### Goal
Rewrite every line of the records below as a numbered list, skipping any blank lines.

### Records
━━━━━━━━━━━━━━━━━━━━━━━━━━━━━━

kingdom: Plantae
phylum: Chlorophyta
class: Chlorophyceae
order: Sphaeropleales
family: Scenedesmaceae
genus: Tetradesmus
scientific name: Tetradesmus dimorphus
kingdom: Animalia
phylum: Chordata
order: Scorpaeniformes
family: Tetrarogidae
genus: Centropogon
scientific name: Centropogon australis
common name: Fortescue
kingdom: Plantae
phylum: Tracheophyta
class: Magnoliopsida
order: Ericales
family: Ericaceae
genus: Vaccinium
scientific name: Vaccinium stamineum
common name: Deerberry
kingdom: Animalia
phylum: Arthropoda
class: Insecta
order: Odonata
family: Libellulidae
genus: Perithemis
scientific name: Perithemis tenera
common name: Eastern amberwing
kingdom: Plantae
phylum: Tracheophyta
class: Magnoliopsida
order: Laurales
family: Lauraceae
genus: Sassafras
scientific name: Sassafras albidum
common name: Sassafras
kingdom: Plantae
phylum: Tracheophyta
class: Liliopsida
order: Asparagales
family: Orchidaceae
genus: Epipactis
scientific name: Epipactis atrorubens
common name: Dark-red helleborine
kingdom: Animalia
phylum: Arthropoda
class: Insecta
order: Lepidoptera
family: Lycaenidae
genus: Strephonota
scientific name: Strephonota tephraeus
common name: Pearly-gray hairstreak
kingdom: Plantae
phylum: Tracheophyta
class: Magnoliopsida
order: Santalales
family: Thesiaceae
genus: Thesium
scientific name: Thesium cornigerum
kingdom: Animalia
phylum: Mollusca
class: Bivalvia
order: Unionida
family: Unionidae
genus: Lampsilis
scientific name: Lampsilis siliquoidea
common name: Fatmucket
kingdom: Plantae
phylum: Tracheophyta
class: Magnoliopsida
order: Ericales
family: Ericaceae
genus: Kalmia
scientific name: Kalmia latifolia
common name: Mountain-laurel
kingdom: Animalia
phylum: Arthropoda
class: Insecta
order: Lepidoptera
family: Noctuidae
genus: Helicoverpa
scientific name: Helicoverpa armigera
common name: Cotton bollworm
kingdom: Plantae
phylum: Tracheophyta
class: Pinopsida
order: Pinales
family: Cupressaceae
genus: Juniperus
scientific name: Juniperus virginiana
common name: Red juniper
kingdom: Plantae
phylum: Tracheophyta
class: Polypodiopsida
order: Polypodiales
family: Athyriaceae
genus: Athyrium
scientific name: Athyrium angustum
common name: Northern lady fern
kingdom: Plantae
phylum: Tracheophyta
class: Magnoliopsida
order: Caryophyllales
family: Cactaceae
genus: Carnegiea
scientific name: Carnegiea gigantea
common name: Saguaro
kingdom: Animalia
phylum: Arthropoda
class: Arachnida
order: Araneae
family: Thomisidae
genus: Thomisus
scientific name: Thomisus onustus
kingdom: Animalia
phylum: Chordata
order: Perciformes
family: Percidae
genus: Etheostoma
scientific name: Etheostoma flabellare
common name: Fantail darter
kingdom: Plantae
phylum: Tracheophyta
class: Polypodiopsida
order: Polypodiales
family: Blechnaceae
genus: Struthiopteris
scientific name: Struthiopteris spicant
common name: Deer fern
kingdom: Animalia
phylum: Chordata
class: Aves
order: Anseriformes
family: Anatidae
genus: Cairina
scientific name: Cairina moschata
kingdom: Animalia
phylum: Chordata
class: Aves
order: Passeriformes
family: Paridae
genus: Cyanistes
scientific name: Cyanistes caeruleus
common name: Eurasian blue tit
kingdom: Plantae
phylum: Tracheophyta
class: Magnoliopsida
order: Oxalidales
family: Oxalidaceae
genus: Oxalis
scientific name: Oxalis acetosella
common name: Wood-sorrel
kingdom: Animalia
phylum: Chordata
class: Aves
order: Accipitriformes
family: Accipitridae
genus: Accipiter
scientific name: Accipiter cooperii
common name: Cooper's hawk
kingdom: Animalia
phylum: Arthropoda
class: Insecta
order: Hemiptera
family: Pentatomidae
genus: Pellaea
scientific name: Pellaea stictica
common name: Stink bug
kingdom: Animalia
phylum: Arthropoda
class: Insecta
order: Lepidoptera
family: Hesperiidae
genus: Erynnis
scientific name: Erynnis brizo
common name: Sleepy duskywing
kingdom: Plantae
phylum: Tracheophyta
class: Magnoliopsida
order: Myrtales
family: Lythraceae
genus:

━━━━━━━━━━━━━━━━━━━━━━━━━━━━━━

### Reply to the exercise
1. kingdom: Plantae
2. phylum: Chlorophyta
3. class: Chlorophyceae
4. order: Sphaeropleales
5. family: Scenedesmaceae
6. genus: Tetradesmus
7. scientific name: Tetradesmus dimorphus
8. kingdom: Animalia
9. phylum: Chordata
10. order: Scorpaeniformes
11. family: Tetrarogidae
12. genus: Centropogon
13. scientific name: Centropogon australis
14. common name: Fortescue
15. kingdom: Plantae
16. phylum: Tracheophyta
17. class: Magnoliopsida
18. order: Ericales
19. family: Ericaceae
20. genus: Vaccinium
21. scientific name: Vaccinium stamineum
22. common name: Deerberry
23. kingdom: Animalia
24. phylum: Arthropoda
25. class: Insecta
26. order: Odonata
27. family: Libellulidae
28. genus: Perithemis
29. scientific name: Perithemis tenera
30. common name: Eastern amberwing
31. kingdom: Plantae
32. phylum: Tracheophyta
33. class: Magnoliopsida
34. order: Laurales
35. family: Lauraceae
36. genus: Sassafras
37. scientific name: Sassafras albidum
38. common name: Sassafras
39. kingdom: Plantae
40. phylum: Tracheophyta
41. class: Liliopsida
42. order: Asparagales
43. family: Orchidaceae
44. genus: Epipactis
45. scientific name: Epipactis atrorubens
46. common name: Dark-red helleborine
47. kingdom: Animalia
48. phylum: Arthropoda
49. class: Insecta
50. order: Lepidoptera
51. family: Lycaenidae
52. genus: Strephonota
53. scientific name: Strephonota tephraeus
54. common name: Pearly-gray hairstreak
55. kingdom: Plantae
56. phylum: Tracheophyta
57. class: Magnoliopsida
58. order: Santalales
59. family: Thesiaceae
60. genus: Thesium
61. scientific name: Thesium cornigerum
62. kingdom: Animalia
63. phylum: Mollusca
64. class: Bivalvia
65. order: Unionida
66. family: Unionidae
67. genus: Lampsilis
68. scientific name: Lampsilis siliquoidea
69. common name: Fatmucket
70. kingdom: Plantae
71. phylum: Tracheophyta
72. class: Magnoliopsida
73. order: Ericales
74. family: Ericaceae
75. genus: Kalmia
76. scientific name: Kalmia latifolia
77. common name: Mountain-laurel
78. kingdom: Animalia
79. phylum: Arthropoda
80. class: Insecta
81. order: Lepidoptera
82. family: Noctuidae
83. genus: Helicoverpa
84. scientific name: Helicoverpa armigera
85. common name: Cotton bollworm
86. kingdom: Plantae
87. phylum: Tracheophyta
88. class: Pinopsida
89. order: Pinales
90. family: Cupressaceae
91. genus: Juniperus
92. scientific name: Juniperus virginiana
93. common name: Red juniper
94. kingdom: Plantae
95. phylum: Tracheophyta
96. class: Polypodiopsida
97. order: Polypodiales
98. family: Athyriaceae
99. genus: Athyrium
100. scientific name: Athyrium angustum
101. common name: Northern lady fern
102. kingdom: Plantae
103. phylum: Tracheophyta
104. class: Magnoliopsida
105. order: Caryophyllales
106. family: Cactaceae
107. genus: Carnegiea
108. scientific name: Carnegiea gigantea
109. common name: Saguaro
110. kingdom: Animalia
111. phylum: Arthropoda
112. class: Arachnida
113. order: Araneae
114. family: Thomisidae
115. genus: Thomisus
116. scientific name: Thomisus onustus
117. kingdom: Animalia
118. phylum: Chordata
119. order: Perciformes
120. family: Percidae
121. genus: Etheostoma
122. scientific name: Etheostoma flabellare
123. common name: Fantail darter
124. kingdom: Plantae
125. phylum: Tracheophyta
126. class: Polypodiopsida
127. order: Polypodiales
128. family: Blechnaceae
129. genus: Struthiopteris
130. scientific name: Struthiopteris spicant
131. common name: Deer fern
132. kingdom: Animalia
133. phylum: Chordata
134. class: Aves
135. order: Anseriformes
136. family: Anatidae
137. genus: Cairina
138. scientific name: Cairina moschata
139. kingdom: Animalia
140. phylum: Chordata
141. class: Aves
142. order: Passeriformes
143. family: Paridae
144. genus: Cyanistes
145. scientific name: Cyanistes caeruleus
146. common name: Eurasian blue tit
147. kingdom: Plantae
148. phylum: Tracheophyta
149. class: Magnoliopsida
150. order: Oxalidales
151. family: Oxalidaceae
152. genus: Oxalis
153. scientific name: Oxalis acetosella
154. common name: Wood-sorrel
155. kingdom: Animalia
156. phylum: Chordata
157. class: Aves
158. order: Accipitriformes
159. family: Accipitridae
160. genus: Accipiter
161. scientific name: Accipiter cooperii
162. common name: Cooper's hawk
163. kingdom: Animalia
164. phylum: Arthropoda
165. class: Insecta
166. order: Hemiptera
167. family: Pentatomidae
168. genus: Pellaea
169. scientific name: Pellaea stictica
170. common name: Stink bug
171. kingdom: Animalia
172. phylum: Arthropoda
173. class: Insecta
174. order: Lepidoptera
175. family: Hesperiidae
176. genus: Erynnis
177. scientific name: Erynnis brizo
178. common name: Sleepy duskywing
179. kingdom: Plantae
180. phylum: Tracheophyta
181. class: Magnoliopsida
182. order: Myrtales
183. family: Lythraceae
184. genus:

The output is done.